Der Präsident könnte überdies nur eingeschränkt mit eigenen Verordnungen regieren und den Kongress umgehen, weil der amerikanische Supreme Court mit einer Reihe von Urteilen die Macht der Regierungsbehörden eingeschränkt hat.

Über den Wahltag hinaus denken

Anleger, die in amerikanische Unternehmen investieren wollen, sollten daher auch die Parameter im Auge behalten, welche die Wirtschaft in den USA mittel- bis langfristig prägen:

  • Geldpolitik: Im Gegensatz zu anderen Zentralbanken hat das amerikanische Fed seinen Leitzins noch nicht gesenkt. Am kommenden Mittwoch wird der Fed-Chef Jerome Powell aber aller Voraussicht nach eine erste Senkung ankündigen, weitere dürften bald folgen. Das wird die Aktienpreise stützen; insbesondere die Kurse jener Unternehmen, die stark auf Fremdfinanzierung angewiesen sind. Allerdings preisen die Marktteilnehmer, gemäss Daten aus dem Handel mit Optionen, bereits Zinssenkungen von bis zu 1,25 Prozentpunkten bis Ende Jahr ein; entsprechend bieten Wetten auf eine lockere Geldpolitik nur wenig Aufwärtspotenzial.

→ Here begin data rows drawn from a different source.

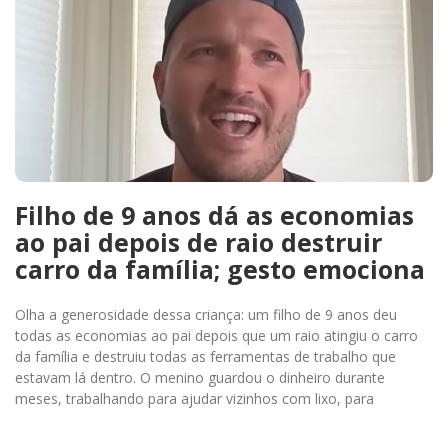
Filho de 9 anos dá as economias
ao pai depois de raio destruir
carro da família; gesto emociona
Olha a generosidade dessa criança: um filho de 9 anos deu
todas as economias ao pai depois que um raio atingiu o carro
da família e destruiu todas as ferramentas de trabalho que
estavam lá dentro. O menino guardou o dinheiro durante
meses, trabalhando para ajudar vizinhos com lixo, para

  • Konsum: Noch mehr als in anderen Volkswirtschaften hängt die wirtschaftliche Entwicklung in den USA vom Binnenkonsum ab. Die Konsumenten zeigen sich, den hohen Zinsen zum Trotz, bis anhin erstaunlich widerstandsfähig. Die Kreditkartenschulden nehmen jedoch zu, die Sparquote der Amerikaner ist auf unter 3 Prozent abgesunken. Nicht alle Bevölkerungsschichten hätten gleich stark zu kämpfen, schränkt Ryan Sweet ein: «Solange der Arbeitsmarkt intakt bleibt, ist die Situation stabil.»
  • Produktivität: Für lange Jahre nach der Finanzkrise 2008 bremste die schwache Produktivitätsentwicklung die amerikanische Wirtschaft. Sweet geht wie viele Ökonomen nun aber davon aus, dass die künstliche Intelligenz einen Produktivitätsschub mit sich bringen wird; der volle Effekt werde indes erst ab 2027 eintreten.

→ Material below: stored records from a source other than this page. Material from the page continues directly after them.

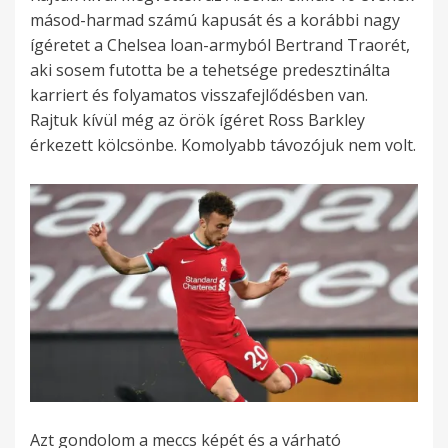
másod-harmad számú kapusát és a korábbi nagy
ígéretet a Chelsea loan-armyból Bertrand Traorét,
aki sosem futotta be a tehetsége predesztinálta
karriert és folyamatos visszafejlődésben van.
Rajtuk kívül még az örök ígéret Ross Barkley
érkezett kölcsönbe. Komolyabb távozójuk nem volt.
Azt gondolom a meccs képét és a várható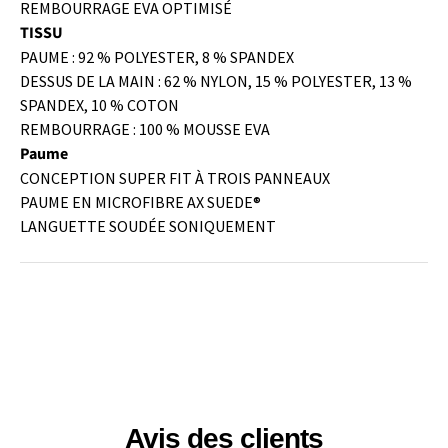
REMBOURRAGE EVA OPTIMISÉ
TISSU
PAUME : 92 % POLYESTER, 8 % SPANDEX
DESSUS DE LA MAIN : 62 % NYLON, 15 % POLYESTER, 13 %
SPANDEX, 10 % COTON
REMBOURRAGE : 100 % MOUSSE EVA
Paume
CONCEPTION SUPER FIT À TROIS PANNEAUX
PAUME EN MICROFIBRE AX SUEDE®
LANGUETTE SOUDÉE SONIQUEMENT
Avis des clients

  • Bevölkerung: Die amerikanische Wirtschaft ist jüngst auch wegen der illegalen Immigration über die Südgrenze gewachsen. Viele Neuankömmlinge sind im arbeitsfähigen Alter und nehmen rasch einen Job an, etwa in der Baubranche, im Gastgewerbe oder in der Landwirtschaft. Insbesondere bei einer Wahl Trumps könnte dieser Zustrom versiegen.
  • Ungleichheit: In der langen Frist sei die noch immer hohe Ungleichheit eines der zentralen Probleme der amerikanischen Volkswirtschaft, sagt Sweet. Sie sorgt für gesellschaftliche Spannungen und die Bereitschaft, extreme Ideen umzusetzen. Zudem verteilt sich der Konsum in einer ungleichen Gesellschaft auf weniger Schultern. Die Pandemie hat die Ungleichheit in den USA kurzzeitig verringert, weil die von der Regierung verteilte Wirtschaftshilfe ärmeren Amerikanern am meisten nützte. Zudem haben diese vom angespannten Arbeitsmarkt der letzten Jahre profitiert. Diese Sondereffekte fallen jetzt aber weg.